Scan the records for "ResponsiveStrategy". Report each line that includes it.

Stored items:
Start of Block

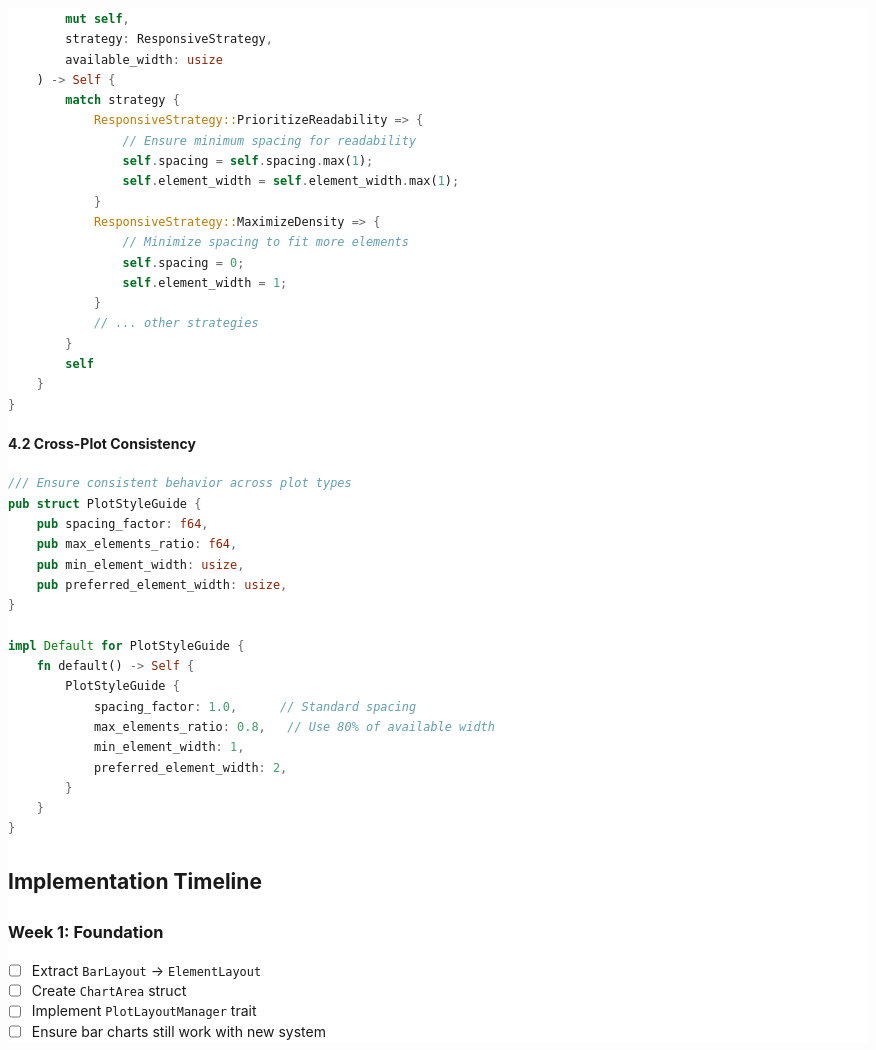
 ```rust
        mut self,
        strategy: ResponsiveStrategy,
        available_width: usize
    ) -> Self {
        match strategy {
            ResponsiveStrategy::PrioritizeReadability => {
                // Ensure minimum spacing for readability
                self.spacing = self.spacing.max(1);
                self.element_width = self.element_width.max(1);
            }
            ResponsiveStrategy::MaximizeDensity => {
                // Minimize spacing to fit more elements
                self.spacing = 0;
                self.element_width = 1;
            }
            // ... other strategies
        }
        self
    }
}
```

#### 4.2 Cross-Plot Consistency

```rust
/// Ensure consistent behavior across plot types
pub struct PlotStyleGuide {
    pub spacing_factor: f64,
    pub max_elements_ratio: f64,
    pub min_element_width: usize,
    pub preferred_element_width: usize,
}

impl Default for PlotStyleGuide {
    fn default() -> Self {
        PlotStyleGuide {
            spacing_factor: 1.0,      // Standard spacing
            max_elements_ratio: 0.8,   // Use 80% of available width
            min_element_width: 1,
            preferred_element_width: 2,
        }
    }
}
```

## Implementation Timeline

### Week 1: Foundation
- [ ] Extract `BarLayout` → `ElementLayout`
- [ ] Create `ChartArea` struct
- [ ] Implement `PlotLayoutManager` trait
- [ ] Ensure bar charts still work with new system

End of Block
Start of Block

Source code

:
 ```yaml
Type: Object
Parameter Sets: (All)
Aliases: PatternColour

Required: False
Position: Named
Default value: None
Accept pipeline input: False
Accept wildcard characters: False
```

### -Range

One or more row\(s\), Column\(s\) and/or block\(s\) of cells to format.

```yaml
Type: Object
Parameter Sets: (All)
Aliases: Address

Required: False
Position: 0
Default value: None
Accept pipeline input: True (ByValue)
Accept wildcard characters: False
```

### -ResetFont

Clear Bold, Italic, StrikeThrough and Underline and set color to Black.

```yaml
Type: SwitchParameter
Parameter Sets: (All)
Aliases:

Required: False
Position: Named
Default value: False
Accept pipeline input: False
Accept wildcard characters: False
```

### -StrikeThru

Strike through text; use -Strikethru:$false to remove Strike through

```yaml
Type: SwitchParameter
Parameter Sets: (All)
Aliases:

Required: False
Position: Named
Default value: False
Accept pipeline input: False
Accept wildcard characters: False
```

End of Block

● **Answer to this problem**
        strategy: ResponsiveStrategy,
            ResponsiveStrategy::PrioritizeReadability => {
            ResponsiveStrategy::MaximizeDensity => {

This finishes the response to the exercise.